Okay, thanks. That's it. Thank you. Thank you. Our next question comes from Yoann Charenton of Société Générale. Please go ahead.
Yes, good morning, everyone, and apologies if this question have already been raised. I'm just willing to understand if you can provide a bit more color on this NOAKA resource upgrades, and if it's possible at this stage to say, basically, what are the drivers behind the resource upgrades, and what are the subsections of the area that accounts for the highest share of these upgrades. I got the second question, which is about the transition to the new tax regime. Assuming the proposal that was made in September is approved by parliament, is it possible to understand if this could trigger a liquidity boost in 2022?
I'm really thinking about the transition which is supposed to pay out the uplift and the CapEx that has not been offset against a tax payment. Of course, this is what comes outside of the temporary tax scheme. Maybe last question would be more generic and just to understand if you have seen some you know change in terms of interest for asset swaps in this higher oil and gas price environment. Thank you.
Yeah. On NOAKA, I think this is more the way the process works, right? When you go into a feasibility, you usually have a little bit of a more coarse understanding of the reservoir, more generic, simplified models, et cetera. As you're progressing towards DG2, we mature the reservoir models, we rework the data foundation, new geological model, new seismic interpretations, et cetera, to make sure they're all consistent. In addition to that, we also plan the drainage strategy for each of these reservoirs and optimize the connection between the reservoirs. Thirdly, we plan and engineer the wells and the well placement. In doing so, we have increased the resource estimate from roughly 500- roughly 600.

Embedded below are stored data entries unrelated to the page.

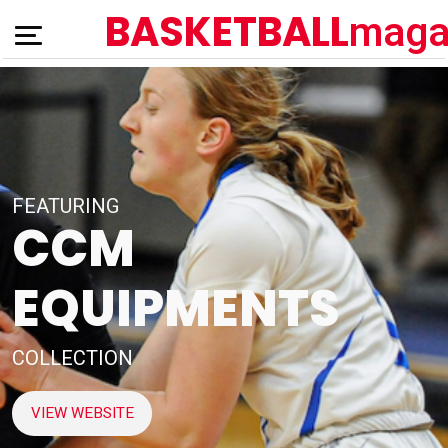
BASKETBALL
maga
FEATURING
CCM
EQUIPMENTS
COLLECTION
VIEW WEBSITE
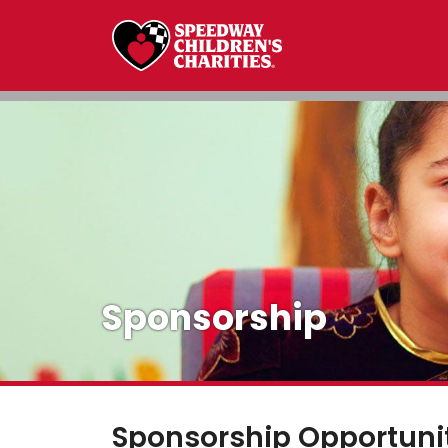
Sponsorship
Sponsorship Opportuni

As I also said previously in this Q&A session, we identified significant upside, which has also led us to invest in roughly double the number of well slots that are needed to develop the original 600 reserves. As we progress the project, and probably back in the capital markets day, we'll provide a bit more, let's say, breakdown of the technical details on this reservoir. There are some interesting traits. We can do the tax later. On the asset swaps, I would say that in general, there is quite a lot of, let's say, BD type of activity ongoing at the moment.
Not only driven by the high oil and gas prices, but also driven by the structural changes in the energy transition, and how that has changed the players' appetite for investing in oil and gas. Whether that's directly linked to asset swaps or other, also other types of business development, well, that's probably a question more of payment mechanism than anything else. I haven't seen a singular activity in terms of asset swaps, if we were thinking about swapping gas assets vs oil assets. But of course, there is some sort of optimization on drainage strategies in most of these reservoirs at the moment. David, when it comes to tax, I'll leave that one to you, even if I do think I know the answer.

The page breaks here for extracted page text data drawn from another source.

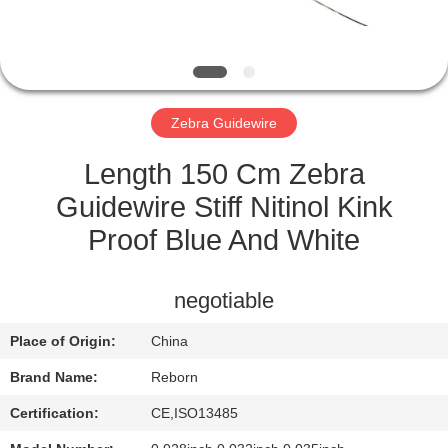
CONTROL
CONTACT
US
Zebra Guidewire
REQUEST
Length 150 Cm Zebra
A
Guidewire Stiff Nitinol Kink
QUOTE
Proof Blue And White
SITEMAP
negotiable
Place of Origin:
China
PRIVACY
Brand Name:
Reborn
POLICY
Certification:
CE,ISO13485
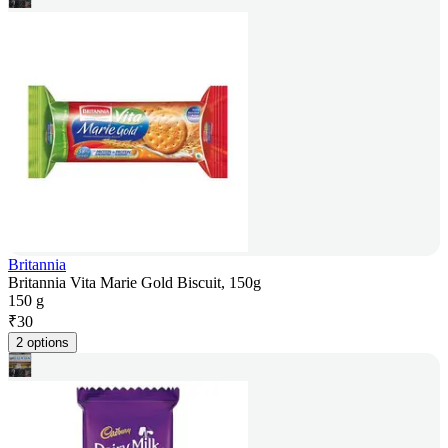
Britannia
Britannia Vita Marie Gold Biscuit, 150g
150 g
₹
30
2 options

No, thank you, Yoann. Short answer is that we do not expect a liquidity boost in 2022, assuming that the proposal is approved as is. The main reason for that is that the way we understand the proposal is that it's tax losses carried forward that are being paid out, and not the tax balances per se. I'm happy to follow up with you separately on more details around this if you would like.
That's great. Thank you.
Thank you very much. Speakers, we have no further questions at this time. Please go ahead.
Okay, that's good. I hope that everybody is happy with the answers that we have provided. If they're not, the IR department is, of course, as always available for follow-up. With that, I think we close the call and wish you all a great day.